Quantas coisas, na vida, não
murcham por cansaços impacientes que nos levam a desistir! Na vida familiar, os
exemplos são gritantes. Talvez hoje seja mais necessário do que nunca recordar
aos casais que a felicidade que procuram, sem saber bem como achá-la, nunca a conseguirão
como fruto do egoísmo defendido de qualquer incômodo, mas como fruto do amor
fielmente paciente, do amor cristão. E da mesma coisa deveriam lembrar-se todos
os que começaram alguma vez, movidos por um alegre impulso da graça, a
esforçar-se decididamente por viver o ideal e as virtudes cristãs. A maior
ameaça contra esse bom propósito, mais do que nas fraquezas e nas reincidências
no erro, encontra-se no cansaço, na sensação de que “não adianta continuar”, ou
de que “custa demais conseguir”, ou seja, na falta de paciência para ir
avançando aos poucos, à força de começar e recomeçar.
Nós gostamos de que as coisas nos
sejam dadas logo. Deus sabe que as almas e as coisas precisam ter as suas
estações. Temos que aprender, por isso, a ser bons semeadores, que esperam a
colheita sem pressas inquietas e perseveram sem desânimos exaustos.

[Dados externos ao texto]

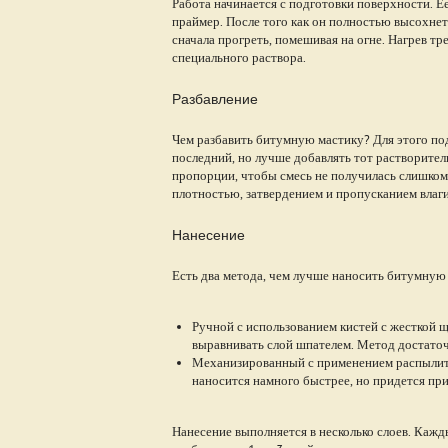
Работа начинается с подготовки поверхности. 
праймер. После того как он полностью высохне
сначала прогреть, помешивая на огне. Нагрев т
специального раствора.
Разбавление
Чем разбавить битумную мастику? Для этого под
последний, но лучше добавлять тот растворител
пропорции, чтобы смесь не получилась слишком 
плотностью, затвердением и пропусканием влаги
Нанесение
Есть два метода, чем лучше наносить битумную
Ручной с использованием кистей с жесткой щ
выравнивать слой шпателем. Метод достато
Механизированный с применением распылител
наносится намного быстрее, но придется при
Нанесение выполняется в несколько слоев. Каж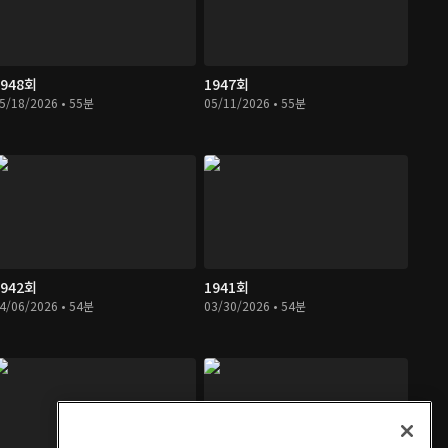
1948회
1947회
5/18/2026 • 55분
05/11/2026 • 55분
1942회
1941회
4/06/2026 • 54분
03/30/2026 • 54분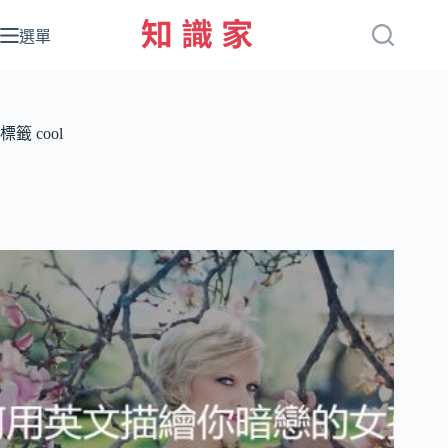
跳
至
選單
主
要
內
容
標籤
cool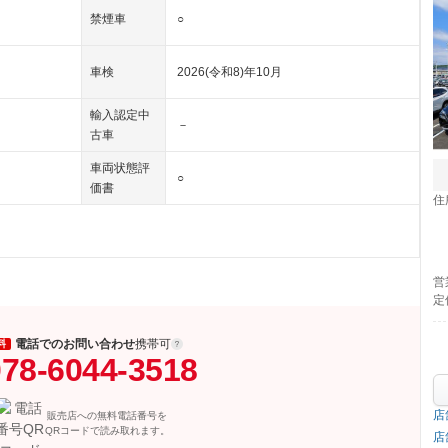
禁煙車
○
車検
2026(令和8)年10月
輸入認定中
－
古車
車両状態評
○
価書
住
営
定
電話でのお問い合わせ
携帯可
料
78-6044-3518
店
販売店への無料電話番号を
QRコードで読み取れます。
店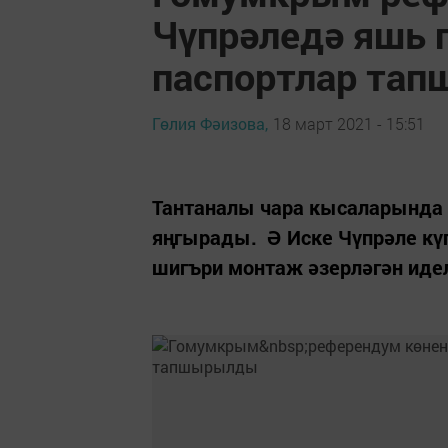
Чүпрәледә яшь 
паспортлар та
Гөлия Фәизова,
18 март 2021 - 15:51
Тантаналы чара кысаларында
яңгырады. Ә Иске Чүпрәле кү
шигъри монтаж әзерләгән иде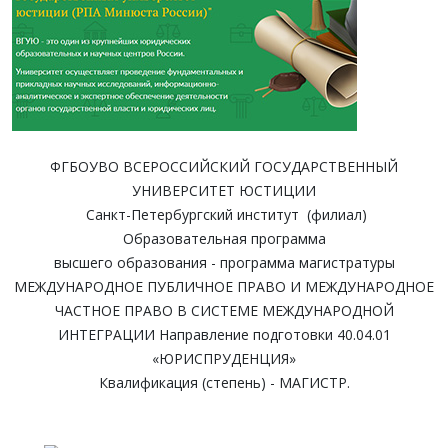
ФГБОУВО ВСЕРОССИЙСКИЙ ГОСУДАРСТВЕННЫЙ
УНИВЕРСИТЕТ ЮСТИЦИИ
Санкт-Петербургский институт (филиал)
Образовательная программа
высшего образования - программа магистратуры
МЕЖДУНАРОДНОЕ ПУБЛИЧНОЕ ПРАВО И МЕЖДУНАРОДНОЕ
ЧАСТНОЕ ПРАВО В СИСТЕМЕ МЕЖДУНАРОДНОЙ
ИНТЕГРАЦИИ Направление подготовки 40.04.01
«ЮРИСПРУДЕНЦИЯ»
Квалификация (степень) - МАГИСТР.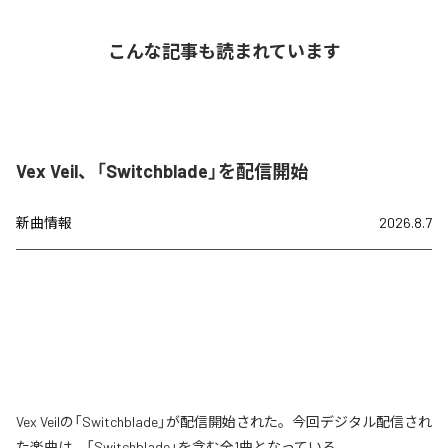
こんな記事も読まれています
Vex Veil、「Switchblade」を配信開始
新曲情報
2026.8.7
Vex Veilの「Switchblade」が配信開始された。今回デジタル配信され
た楽曲は、「Switchblade」を含む全1曲となっている。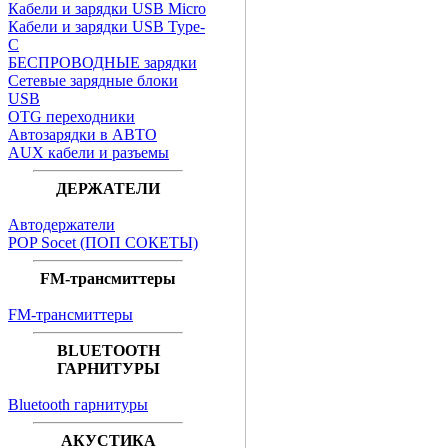
Кабели и зарядки USB Micro
Кабели и зарядки USB Type-
C
БЕСПРОВОДНЫЕ зарядки
Сетевые зарядные блоки
USB
OTG переходники
Автозарядки в АВТО
AUX кабели и разъемы
ДЕРЖАТЕЛИ
Автодержатели
POP Socet (ПОП СОКЕТЫ)
FM-трансмиттеры
FM-трансмиттеры
BLUETOOTH
ГАРНИТУРЫ
Bluetooth гарнитуры
АКУСТИКА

Semear é duro. É enterrar o grão
e nada ver. Isso exige fé e desprendimento. Eu dou a semente do meu esforço, do
meu empenho, do meu sacrifício, da minha oração, e espero, vigilante, até que
dê o seu fruto, enquanto continuo, solícito, a zelar pelo campo: rego, limpo,
podo, adubo, protejo… Só com essa paciência ativa é que um dia virá o fruto: o
fruto da fé, amadurecida a partir da persistência na oração, nos sacramentos, na
formação; o fruto dos valores cristãos finalmente arraigados nos filhos; o
fruto das virtudes pessoais que desabrocham e se firmam; os frutos do
apostolado.
Todos nós já exclamamos mais de
uma vez: “Que paciência!”, ao admirarmos obras humanas magníficas, que só se
explicam por uma longa aplicação, por um trabalho meticuloso, prolongado e
imensamente paciente. É assim que louvamos, por exemplo, os bordados
delicadíssimos e artísticos de uma enorme toalha de mesa feita à mão. É assim
também que admiramos o trabalho da vida inteira de um pesquisador, que foi
coligindo, exaustivamente, um incrível acervo de dados sobre uma matéria até
então ainda não estudada. – “Que paciência!”, dizemos. Pois bem, uma paciência
igual, pelo menos, e um esmero e uma tenacidade análogos, são os que Deus nos
pede para cultivarmos em nós e à nossa volta a vida e as virtudes cristãs.